The agency issued a flood watch on Thursday afternoon, a flash flood warning by 1 a.m. on Friday (about an hour after rains started), and a flash flood emergency urging evacuations at around 4 a.m.—about an hour before the most serious flooding occurred.

There did appear to be some delays when those NWS warnings were transmitted to the public via social media by local officials.

Lanza says that the weekend's tragic deaths from the flood resulted not from inadequate advance warning, but seemingly rather from people on the ground not responding fast enough to the warnings they were receiving.

"I think we need to focus our attention on how people in these types of locations receive warnings. This seems to be where the breakdown occurred," he writes on his Substack.

Getting people to respond quickly and appropriately to flash flood warnings, Lanza notes, is a difficult task, especially given that the weekend's flood occurred in the wee hours of the morning when most people are inside and asleep. That means they were less likely to see text warnings of the impending disaster.

More generally, meteorologists who spoke to Wired stressed that precisely predicting how much rain will fall from a thunderstorm, and where it will fall, is extremely difficult. There's always some element of chance involved.

That complicates when to warn people of potential flooding. It also makes it harder to get people to take flood warnings seriously.

More frequent and more ubiquitous extreme weather warnings can backfire, as anyone who's ever ignored a "tornado" or "flash flood" text alert on their phone should be able to appreciate.

The more warnings one receives about a disaster that doesn't end up happening, the less likely they are to take the next warning seriously.

It's worth noting, too, that even given central Texas' history of flash floods, the weekend's floods were still an outlier event.

As one meteorologist told Wired, the amount of rainfall central Texas witnessed in a six-hour period exceeded the 1,000-year rainfall rate, meaning there's less than a 0.1 percent chance of that happening in a given year.

Even the best emergency management systems will struggle with outlier events like that.

The Texas floods are, in that sense, reminiscent of the Los Angeles wildfires from earlier this year.
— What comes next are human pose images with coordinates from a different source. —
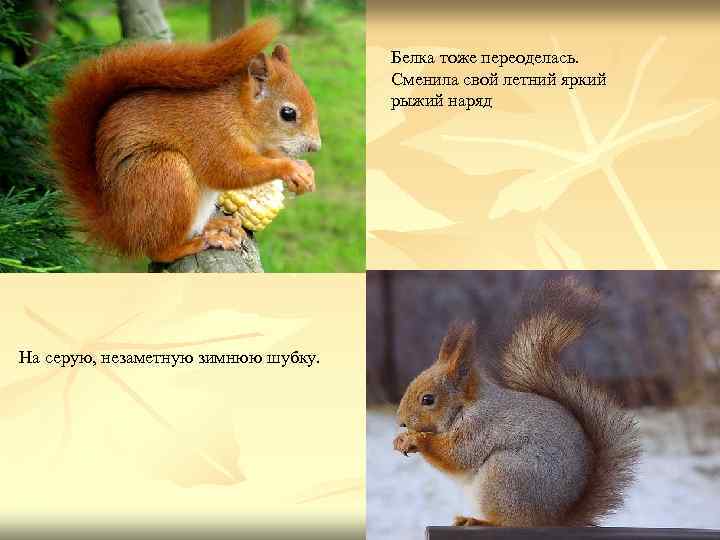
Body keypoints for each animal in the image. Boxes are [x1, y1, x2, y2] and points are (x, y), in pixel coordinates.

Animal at [49, 19, 321, 263]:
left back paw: (216, 226)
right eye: (288, 113)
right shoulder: (211, 134)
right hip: (165, 175)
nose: (315, 147)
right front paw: (290, 167)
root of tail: (120, 228)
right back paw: (199, 243)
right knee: (160, 251)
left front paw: (305, 172)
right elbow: (229, 170)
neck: (238, 109)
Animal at [393, 278, 640, 527]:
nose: (401, 422)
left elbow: (457, 455)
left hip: (504, 476)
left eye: (428, 399)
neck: (466, 406)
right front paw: (401, 439)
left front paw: (415, 439)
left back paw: (477, 521)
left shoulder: (479, 427)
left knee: (509, 522)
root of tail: (555, 519)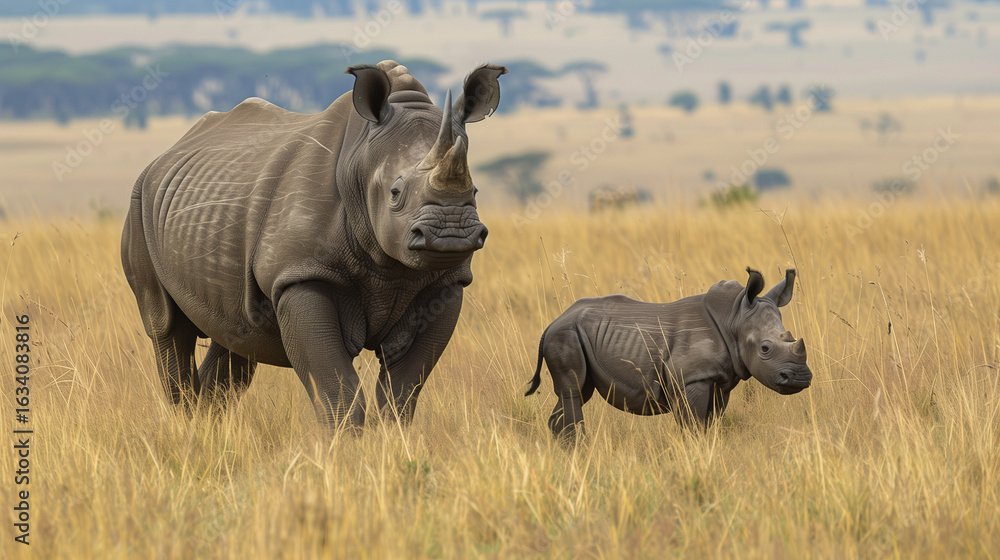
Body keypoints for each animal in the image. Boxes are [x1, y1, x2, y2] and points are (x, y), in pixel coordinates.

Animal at [122, 60, 506, 429]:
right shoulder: (301, 273)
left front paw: (393, 439)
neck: (360, 160)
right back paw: (185, 423)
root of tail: (169, 152)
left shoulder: (445, 282)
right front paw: (345, 444)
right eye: (395, 193)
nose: (451, 233)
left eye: (474, 191)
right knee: (167, 328)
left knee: (236, 336)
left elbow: (404, 388)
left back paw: (205, 426)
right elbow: (335, 384)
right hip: (138, 202)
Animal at [525, 268, 812, 439]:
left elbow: (711, 424)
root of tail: (551, 323)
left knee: (577, 393)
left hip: (574, 334)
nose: (800, 378)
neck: (734, 318)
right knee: (573, 392)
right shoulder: (691, 378)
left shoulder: (720, 382)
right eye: (765, 349)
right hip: (565, 335)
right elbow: (693, 426)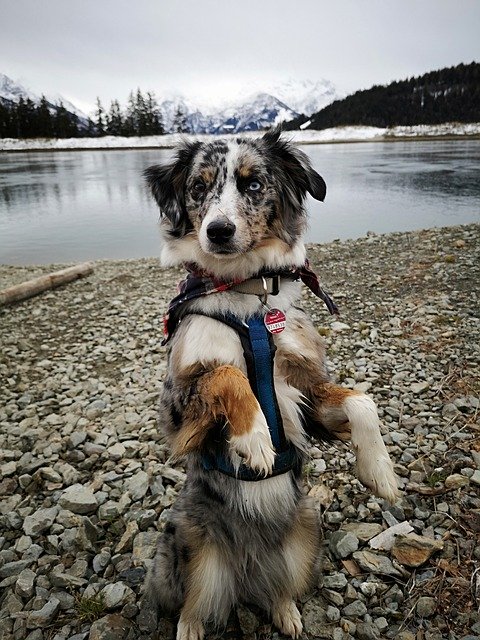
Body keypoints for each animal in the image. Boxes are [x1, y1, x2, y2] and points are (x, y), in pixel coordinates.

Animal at [144, 130, 400, 640]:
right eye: (198, 188)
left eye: (253, 183)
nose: (218, 231)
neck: (249, 302)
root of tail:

Just as central Texas floods with relative frequency, so too does the Los Angeles hinterlands burn with relative frequency.

Like the weekend's flooding, this year's L.A. fires were more severe than normal, and thus caught people off-guard and overtaxed the systems designed to prevent and respond to them.

In the aftermath of California's fires, it was largely conservatives blaming various liberal policies for the loss of life and property.

And yet, as I wrote in the aftermath of the fires, the real culprit was bad weather, not bad public policy.

In a general sense, better public land management, better urban planning, and better insurance regulations could lessen the destruction from California wildfires. None of those things would have stopped 100-mile-an-hour winds from blowing burning embers into urban neighborhoods that have been standing for nearly a century.

Likewise, advance weather warnings, better local responsiveness, and more weather sirens can all reduce the death and destruction from flash floods. They can only do so much in the face of a 1,000-year flood that causes a river to rise 30 feet in a few hours in the middle of the night during the prime recreation season.

At the end of the day, people will pay a premium to live in the California woods, even if there's the off-hand risk that a wildfire will burn their house down. Similarly, people like to camp and recreate next to rivers during a hot Texas summer, even if there's a small risk of a flash flood.

The fact that the Trump administration's cuts to NWS didn't affect this most recent disaster in Texas doesn't tell us much about the wisdom of those cuts.

One could argue the agency is functioning well, despite having fewer staff, and that's proof that there was fat to cut at NWS.

Meteorologists in the media have countered that the Texas disaster shows how important a fully staffed NWS is for providing advance warning of impending disasters. Cuts to the agency could leave it under-resourced for future disasters.

It's a worthwhile policy discussion to have. It's not one we're having in the aftermath of the weekend's tragic floods.